▶ O que fazer
• 1. No texto sobre a Wakanda Educação, quantas pessoas passaram pelas formações, consultorias e mentorias da empresa?
• 2. Retome o texto sobre a Wakanda Educação a partir do ponto em que ele para.

Em 2018, nasceu a Wakanda Educação Empreendedora, empresa de impacto social com a missão central de simplificar o empreendedorismo para a linguagem popular e regional. Mais de 1,1 mil pessoas passaram por formações, consultorias e mentorias em aulas presenciais e online. Além desses, a empresa fornece produtos sociais para outras empresas que querem investir no entorno de suas sedes.
No curto período de existência da Wakanda, Karine também participou do programa Shark Tank Brasil, da Band, e concedeu entrevistas a vários veículos de comunicação. Ao Meio & Mensagem, a empresária falou, dentre outras coisas, sobre a necessidade de democratização do ensino sobre empreendedorismo e diversidade no mundo dos negócios.
Meio & Mensagem – Como foi a criação do modelo de negócio da Wakanda Educação?

▶ Seção de dados
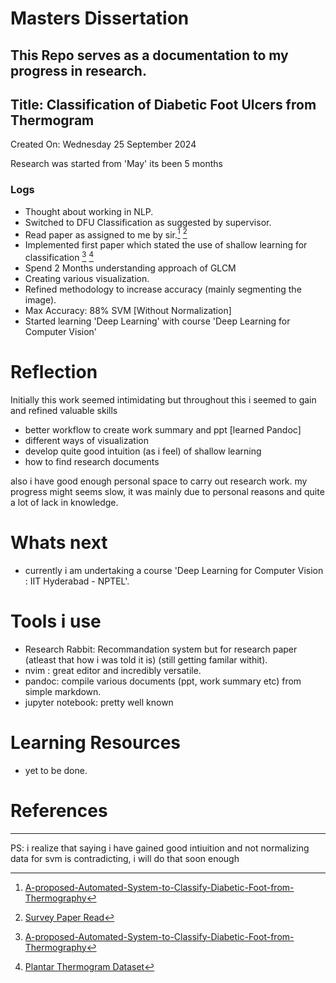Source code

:# Masters Dissertation

## This Repo serves as a documentation to my progress in research.
## Title: Classification of Diabetic Foot Ulcers from Thermogram

Created On: Wednesday 25 September 2024

Research was started from 'May' its been 5 months

### Logs

- Thought about working in NLP.
- Switched to DFU Classification as suggested by supervisor.
- Read paper as assigned to me by sir.[^1] [^2]
- Implemented first paper which stated the use of shallow learning for classification [^1] [^3]
- Spend 2 Months understanding approach of GLCM
- Creating various visualization.
- Refined methodology to increase accuracy (mainly segmenting the image).
- Max Accuracy: 88% SVM [Without Normalization]
- Started learning 'Deep Learning' with course 'Deep Learning for Computer Vision'


# Reflection

Initially this work seemed intimidating but throughout this i seemed to gain and refined valuable skills

- better workflow to create work summary and ppt [learned Pandoc]
- different ways of visualization
- develop quite good intuition (as i feel) of shallow learning
- how to find research documents

also i have good enough personal space to carry out research work.
my progress might seems slow, it was mainly due to personal reasons and quite a lot of lack in knowledge.


# Whats next 

- currently i am undertaking a course 'Deep Learning for Computer Vision : IIT Hyderabad - NPTEL'.


# Tools i use

- Research Rabbit: Recommandation system but for research paper (atleast that how i was told it is) (still getting familar withit).
- nvim : great editor and incredibly versatile.
- pandoc: compile various documents (ppt, work summary etc) from simple markdown.
- jupyter notebook: pretty well known

# Learning Resources

- yet to be done.

# References

[^1]: [A-proposed-Automated-System-to-Classify-Diabetic-Foot-from-Thermography](https://www.researchgate.net/profile/Marwa-Eid-5/publication/342164315_A_proposed_Automated_System_to_Classify_Diabetic_Foot_from_Thermography/links/5ee6544192851ce9e7e3a0d6/A-proposed-Automated-System-to-Classify-Diabetic-Foot-from-Thermography.pdf)
[^2]: [Survey Paper Read]()
[^3]: [Plantar Thermogram Dataset](https://ieee-dataport.org/open-access/plantar-thermogram-database-study-diabetic-foot-complications)
---

PS: i realize that saying i have gained good intiuition and not normalizing data for svm is contradicting, i will do that soon enough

▶ Respostas em ordem
• 1. Mais de 1,1 mil pessoas.

• 2.
Karine – Quando comecei a estudar a fundo o empreendedorismo, eu me senti analfabeta, porque todas as palavras eram em inglês. Era como se eu não pertencesse e me sentia mal por isso. Eu tinha uma bagagem grande, já trabalhava na área há cinco anos, mas era como se fosse ainda amadora. Então, imaginei que dava para criar um ambiente bem mais a minha cara. Dessa forma, pessoas como eu – pretas, periféricas e LGBTs – poderiam também entender que já eram empreendedoras, que a linguagem e a história de vida não eram tão afastadas de uma grande empresa. Por isso, criei a metodologia da Wakanda, usando a nossa linguagem, extremamente identitária.
Meio & Mensagem – Quais as principais frentes de atuação da Wakanda?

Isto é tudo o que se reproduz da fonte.